Principal Investigator: Daniel Laney, Lawrence Livermore National Laboratory
This project combines two projects at Lawrence Livermore National Laboratory (LLNL). The first is focused on building an ecosystem of re-usable components for user workflows that enhance the end-to-end productivity of ASC HPC users and to allow them to introduce modern data analytics technologies to their workflows. The project is focused on three areas prioritized by the user community: problem setup, simulation management, and data management and analytics. The project focuses on an ecosystem of tools and libraries because there is no single overarching workflow system that can meet the needs of users in the wide variety of LLNL domains. The team mitigates risk by providing the user community with a set of components that encompasses best practices, common operations, and next-generation capabilities.

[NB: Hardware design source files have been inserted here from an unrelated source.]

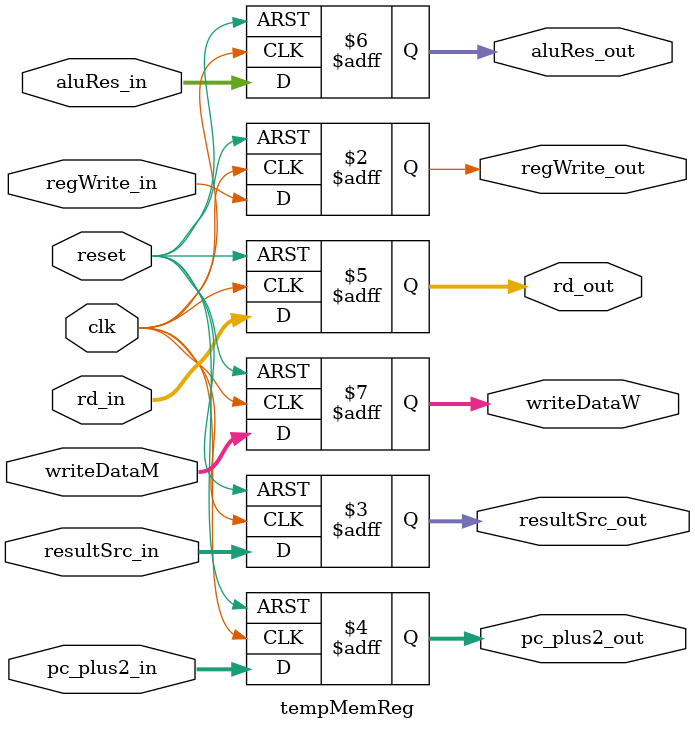
<source format=sv>
module tempMemReg(
    input logic clk,
    input logic reset,
    
    // Entradas
    input logic regWrite_in,
    input logic [1:0] resultSrc_in,
    input logic [15:0] pc_plus2_in,
    input logic [3:0] rd_in,
    input logic [15:0] aluRes_in,
    input logic [15:0] writeDataM,

    // Salidas
    output logic regWrite_out,
    output logic [1:0] resultSrc_out,
    output logic [15:0] pc_plus2_out,
    output logic [3:0] rd_out,
    output logic [15:0] aluRes_out,
    output logic [15:0] writeDataW
);

	// Registro de pipeline
	always_ff @(posedge clk or posedge reset) begin
		 if (reset) begin
			  // Reset de todos los valores
			  regWrite_out <= 1'b0;
			  resultSrc_out <= 2'b0;
			  pc_plus2_out <= 16'b0;
			  rd_out <= 4'b0;
			  aluRes_out <= 16'b0;
			  writeDataW <= 16'b0;
		 end else begin
			  // Asignación de registros
			  regWrite_out <= regWrite_in;
			  resultSrc_out <= resultSrc_in;
			  pc_plus2_out <= pc_plus2_in;
			  rd_out <= rd_in;
			  aluRes_out <= aluRes_in;
			  writeDataW <= writeDataM;
		 end
	end

endmodule

</source>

The second project is focused on storage and I/O for next generation supercomputing systems. This project targets the design and implementation of a next-generation software stack for storage and I/O and includes work on checkpointing, user-level file systems, and burst buffer management. In particular, we will improve the Scalable Checkpoint/Restart Library (SCR) to support ASC applications and to utilize next-generation storage hierarchies, e.g. node-local burst buffers on CORAL Sierra and Summit. We will also continue our work on the Unify user-level file system framework to support emerging analytics I/O workloads.